What the task asks -
Copy out the lines of the items below word for word, from the line with "phylum: Echinodermata" up to and including the line with "family: Ranunculaceae".

The data -
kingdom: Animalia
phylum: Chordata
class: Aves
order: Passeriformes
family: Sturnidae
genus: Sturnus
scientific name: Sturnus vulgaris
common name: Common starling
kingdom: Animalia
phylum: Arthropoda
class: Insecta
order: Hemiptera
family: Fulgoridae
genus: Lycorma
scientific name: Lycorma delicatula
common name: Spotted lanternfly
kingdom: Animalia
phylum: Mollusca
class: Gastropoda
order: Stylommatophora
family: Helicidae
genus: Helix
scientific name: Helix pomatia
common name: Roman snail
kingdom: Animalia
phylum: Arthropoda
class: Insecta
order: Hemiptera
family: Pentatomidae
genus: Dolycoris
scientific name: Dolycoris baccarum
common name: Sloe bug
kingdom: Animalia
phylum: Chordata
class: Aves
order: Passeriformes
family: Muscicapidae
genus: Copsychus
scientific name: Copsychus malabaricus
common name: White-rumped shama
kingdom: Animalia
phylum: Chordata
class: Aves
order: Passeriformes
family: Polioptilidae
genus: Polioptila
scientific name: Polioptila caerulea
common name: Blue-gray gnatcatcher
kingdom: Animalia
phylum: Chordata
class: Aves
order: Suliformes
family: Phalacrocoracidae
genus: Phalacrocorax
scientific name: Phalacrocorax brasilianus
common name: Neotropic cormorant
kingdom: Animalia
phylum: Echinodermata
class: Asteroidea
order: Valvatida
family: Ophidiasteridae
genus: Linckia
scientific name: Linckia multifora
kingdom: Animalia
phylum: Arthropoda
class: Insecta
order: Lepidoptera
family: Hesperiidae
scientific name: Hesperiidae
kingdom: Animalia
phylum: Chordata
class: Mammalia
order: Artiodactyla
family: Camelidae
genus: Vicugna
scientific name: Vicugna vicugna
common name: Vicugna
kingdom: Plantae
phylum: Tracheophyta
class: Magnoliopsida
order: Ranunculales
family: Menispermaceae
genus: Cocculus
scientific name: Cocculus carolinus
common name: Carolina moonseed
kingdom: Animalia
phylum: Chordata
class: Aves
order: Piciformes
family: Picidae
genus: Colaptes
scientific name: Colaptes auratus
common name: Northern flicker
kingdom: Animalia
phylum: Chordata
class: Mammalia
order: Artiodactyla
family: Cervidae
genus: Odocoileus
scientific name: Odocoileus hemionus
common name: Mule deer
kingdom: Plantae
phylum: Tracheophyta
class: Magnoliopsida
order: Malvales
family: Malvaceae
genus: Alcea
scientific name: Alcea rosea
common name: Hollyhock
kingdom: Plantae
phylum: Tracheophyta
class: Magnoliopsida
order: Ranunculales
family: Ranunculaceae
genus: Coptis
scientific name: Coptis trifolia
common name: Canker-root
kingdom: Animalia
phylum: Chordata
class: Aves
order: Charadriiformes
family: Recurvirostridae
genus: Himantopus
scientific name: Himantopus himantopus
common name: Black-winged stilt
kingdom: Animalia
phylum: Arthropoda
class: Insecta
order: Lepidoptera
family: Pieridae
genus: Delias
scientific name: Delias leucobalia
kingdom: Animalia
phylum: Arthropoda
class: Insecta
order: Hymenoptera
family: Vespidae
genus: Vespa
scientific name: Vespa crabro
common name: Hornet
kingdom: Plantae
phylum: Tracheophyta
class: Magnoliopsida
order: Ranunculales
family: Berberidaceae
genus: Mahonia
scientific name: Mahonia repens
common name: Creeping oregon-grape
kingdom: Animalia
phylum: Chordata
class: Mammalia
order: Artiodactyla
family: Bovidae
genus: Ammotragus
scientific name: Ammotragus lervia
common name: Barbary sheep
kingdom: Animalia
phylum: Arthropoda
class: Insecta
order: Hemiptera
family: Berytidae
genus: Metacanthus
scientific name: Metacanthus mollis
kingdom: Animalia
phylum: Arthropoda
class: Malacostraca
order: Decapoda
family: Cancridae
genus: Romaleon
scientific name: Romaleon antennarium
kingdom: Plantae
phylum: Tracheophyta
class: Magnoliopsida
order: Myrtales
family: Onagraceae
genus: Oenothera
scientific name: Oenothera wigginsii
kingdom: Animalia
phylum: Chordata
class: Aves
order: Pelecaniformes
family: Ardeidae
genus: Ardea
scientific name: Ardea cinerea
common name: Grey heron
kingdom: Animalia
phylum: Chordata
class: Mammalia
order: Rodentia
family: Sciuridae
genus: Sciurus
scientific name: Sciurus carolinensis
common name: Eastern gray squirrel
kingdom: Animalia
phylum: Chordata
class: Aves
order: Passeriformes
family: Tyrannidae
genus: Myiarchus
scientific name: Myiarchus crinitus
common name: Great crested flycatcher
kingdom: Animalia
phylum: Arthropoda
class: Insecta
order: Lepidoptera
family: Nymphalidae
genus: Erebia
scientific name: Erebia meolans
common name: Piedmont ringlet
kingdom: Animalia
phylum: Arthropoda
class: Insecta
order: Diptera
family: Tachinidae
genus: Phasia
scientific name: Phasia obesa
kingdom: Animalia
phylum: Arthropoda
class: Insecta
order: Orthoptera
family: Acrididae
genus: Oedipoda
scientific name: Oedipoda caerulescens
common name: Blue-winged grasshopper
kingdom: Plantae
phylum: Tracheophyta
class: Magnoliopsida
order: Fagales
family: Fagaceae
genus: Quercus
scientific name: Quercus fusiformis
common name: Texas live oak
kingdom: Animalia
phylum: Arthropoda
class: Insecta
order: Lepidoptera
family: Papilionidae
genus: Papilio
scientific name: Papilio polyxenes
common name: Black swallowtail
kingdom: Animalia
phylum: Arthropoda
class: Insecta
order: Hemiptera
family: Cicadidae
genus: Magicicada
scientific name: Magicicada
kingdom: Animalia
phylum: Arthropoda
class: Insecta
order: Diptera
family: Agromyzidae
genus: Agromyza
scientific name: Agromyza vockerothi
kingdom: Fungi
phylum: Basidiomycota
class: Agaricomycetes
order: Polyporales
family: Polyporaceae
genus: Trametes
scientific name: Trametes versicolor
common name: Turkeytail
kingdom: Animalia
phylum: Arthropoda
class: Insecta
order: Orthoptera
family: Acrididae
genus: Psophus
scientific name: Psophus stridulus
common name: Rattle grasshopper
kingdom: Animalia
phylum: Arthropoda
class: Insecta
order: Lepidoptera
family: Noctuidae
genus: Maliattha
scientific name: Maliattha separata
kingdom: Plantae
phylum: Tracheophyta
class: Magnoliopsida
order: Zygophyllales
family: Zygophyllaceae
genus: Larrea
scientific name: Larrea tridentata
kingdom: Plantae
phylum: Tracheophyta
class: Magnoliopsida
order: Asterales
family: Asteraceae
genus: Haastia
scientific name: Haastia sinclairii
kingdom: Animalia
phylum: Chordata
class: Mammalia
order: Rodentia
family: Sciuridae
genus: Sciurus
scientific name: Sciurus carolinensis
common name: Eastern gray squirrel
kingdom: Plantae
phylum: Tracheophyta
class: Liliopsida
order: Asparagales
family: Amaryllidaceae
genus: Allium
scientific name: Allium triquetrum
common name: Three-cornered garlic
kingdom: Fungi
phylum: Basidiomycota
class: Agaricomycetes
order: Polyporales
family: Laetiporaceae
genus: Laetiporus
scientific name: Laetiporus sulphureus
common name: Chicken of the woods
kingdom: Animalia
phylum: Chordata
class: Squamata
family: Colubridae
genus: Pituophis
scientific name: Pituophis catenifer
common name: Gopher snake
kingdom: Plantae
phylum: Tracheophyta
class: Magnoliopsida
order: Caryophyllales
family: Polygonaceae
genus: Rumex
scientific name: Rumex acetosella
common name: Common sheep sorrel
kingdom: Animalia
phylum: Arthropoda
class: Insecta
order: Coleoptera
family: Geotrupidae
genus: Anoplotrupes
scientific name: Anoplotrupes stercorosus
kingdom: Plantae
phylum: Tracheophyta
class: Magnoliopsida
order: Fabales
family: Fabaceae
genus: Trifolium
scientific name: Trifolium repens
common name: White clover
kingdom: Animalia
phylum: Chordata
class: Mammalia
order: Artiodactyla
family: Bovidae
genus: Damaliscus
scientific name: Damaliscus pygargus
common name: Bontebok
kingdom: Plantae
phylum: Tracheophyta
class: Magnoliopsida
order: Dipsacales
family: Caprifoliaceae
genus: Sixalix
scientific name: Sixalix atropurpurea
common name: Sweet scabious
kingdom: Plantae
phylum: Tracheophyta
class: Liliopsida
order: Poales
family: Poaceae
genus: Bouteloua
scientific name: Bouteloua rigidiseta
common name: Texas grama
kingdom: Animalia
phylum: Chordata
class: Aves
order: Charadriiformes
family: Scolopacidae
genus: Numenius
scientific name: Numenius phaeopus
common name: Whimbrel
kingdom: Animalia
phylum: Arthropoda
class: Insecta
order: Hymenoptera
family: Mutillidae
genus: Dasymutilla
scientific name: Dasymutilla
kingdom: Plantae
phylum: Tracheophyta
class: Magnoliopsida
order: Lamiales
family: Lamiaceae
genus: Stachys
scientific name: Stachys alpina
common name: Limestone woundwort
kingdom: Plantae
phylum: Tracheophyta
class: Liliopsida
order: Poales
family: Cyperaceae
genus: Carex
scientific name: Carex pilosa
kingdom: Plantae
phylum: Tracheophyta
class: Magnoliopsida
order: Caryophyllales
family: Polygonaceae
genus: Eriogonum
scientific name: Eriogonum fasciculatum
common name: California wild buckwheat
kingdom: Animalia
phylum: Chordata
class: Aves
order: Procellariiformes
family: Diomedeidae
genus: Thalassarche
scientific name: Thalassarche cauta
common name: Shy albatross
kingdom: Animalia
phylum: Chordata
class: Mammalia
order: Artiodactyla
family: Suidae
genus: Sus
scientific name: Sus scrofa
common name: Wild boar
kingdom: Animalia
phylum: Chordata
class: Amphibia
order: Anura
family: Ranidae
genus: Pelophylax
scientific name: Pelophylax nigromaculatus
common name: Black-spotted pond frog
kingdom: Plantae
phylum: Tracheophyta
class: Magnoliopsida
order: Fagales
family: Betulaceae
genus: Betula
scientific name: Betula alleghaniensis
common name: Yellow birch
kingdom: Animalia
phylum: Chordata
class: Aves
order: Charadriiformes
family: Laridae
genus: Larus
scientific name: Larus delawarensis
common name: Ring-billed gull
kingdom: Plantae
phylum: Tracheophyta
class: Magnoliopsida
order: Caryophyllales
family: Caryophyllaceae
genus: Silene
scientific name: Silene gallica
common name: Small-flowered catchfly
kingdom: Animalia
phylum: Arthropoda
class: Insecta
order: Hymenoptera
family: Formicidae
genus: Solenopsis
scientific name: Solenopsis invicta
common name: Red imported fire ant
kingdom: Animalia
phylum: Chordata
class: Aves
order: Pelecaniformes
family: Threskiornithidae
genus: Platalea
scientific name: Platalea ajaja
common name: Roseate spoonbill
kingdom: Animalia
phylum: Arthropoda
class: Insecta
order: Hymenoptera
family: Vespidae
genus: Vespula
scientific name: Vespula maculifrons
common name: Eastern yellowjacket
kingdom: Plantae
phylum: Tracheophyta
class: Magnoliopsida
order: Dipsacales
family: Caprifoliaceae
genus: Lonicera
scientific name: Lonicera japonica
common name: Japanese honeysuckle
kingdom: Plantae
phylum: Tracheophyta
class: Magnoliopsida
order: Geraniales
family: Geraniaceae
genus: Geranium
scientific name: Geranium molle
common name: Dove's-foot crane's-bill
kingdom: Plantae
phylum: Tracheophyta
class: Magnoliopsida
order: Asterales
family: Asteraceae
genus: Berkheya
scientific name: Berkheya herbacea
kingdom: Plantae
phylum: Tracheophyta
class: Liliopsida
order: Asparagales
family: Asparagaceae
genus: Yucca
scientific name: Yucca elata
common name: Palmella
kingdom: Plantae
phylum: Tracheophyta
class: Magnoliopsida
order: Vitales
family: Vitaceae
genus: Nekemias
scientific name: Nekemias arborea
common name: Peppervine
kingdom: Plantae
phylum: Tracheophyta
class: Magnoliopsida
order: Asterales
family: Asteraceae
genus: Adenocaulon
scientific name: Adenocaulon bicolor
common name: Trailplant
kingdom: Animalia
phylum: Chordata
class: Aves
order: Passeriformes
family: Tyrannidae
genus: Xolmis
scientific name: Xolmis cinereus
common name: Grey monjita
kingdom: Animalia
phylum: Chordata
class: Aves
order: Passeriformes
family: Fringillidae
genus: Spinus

Full solution -
phylum: Echinodermata
class: Asteroidea
order: Valvatida
family: Ophidiasteridae
genus: Linckia
scientific name: Linckia multifora
kingdom: Animalia
phylum: Arthropoda
class: Insecta
order: Lepidoptera
family: Hesperiidae
scientific name: Hesperiidae
kingdom: Animalia
phylum: Chordata
class: Mammalia
order: Artiodactyla
family: Camelidae
genus: Vicugna
scientific name: Vicugna vicugna
common name: Vicugna
kingdom: Plantae
phylum: Tracheophyta
class: Magnoliopsida
order: Ranunculales
family: Menispermaceae
genus: Cocculus
scientific name: Cocculus carolinus
common name: Carolina moonseed
kingdom: Animalia
phylum: Chordata
class: Aves
order: Piciformes
family: Picidae
genus: Colaptes
scientific name: Colaptes auratus
common name: Northern flicker
kingdom: Animalia
phylum: Chordata
class: Mammalia
order: Artiodactyla
family: Cervidae
genus: Odocoileus
scientific name: Odocoileus hemionus
common name: Mule deer
kingdom: Plantae
phylum: Tracheophyta
class: Magnoliopsida
order: Malvales
family: Malvaceae
genus: Alcea
scientific name: Alcea rosea
common name: Hollyhock
kingdom: Plantae
phylum: Tracheophyta
class: Magnoliopsida
order: Ranunculales
family: Ranunculaceae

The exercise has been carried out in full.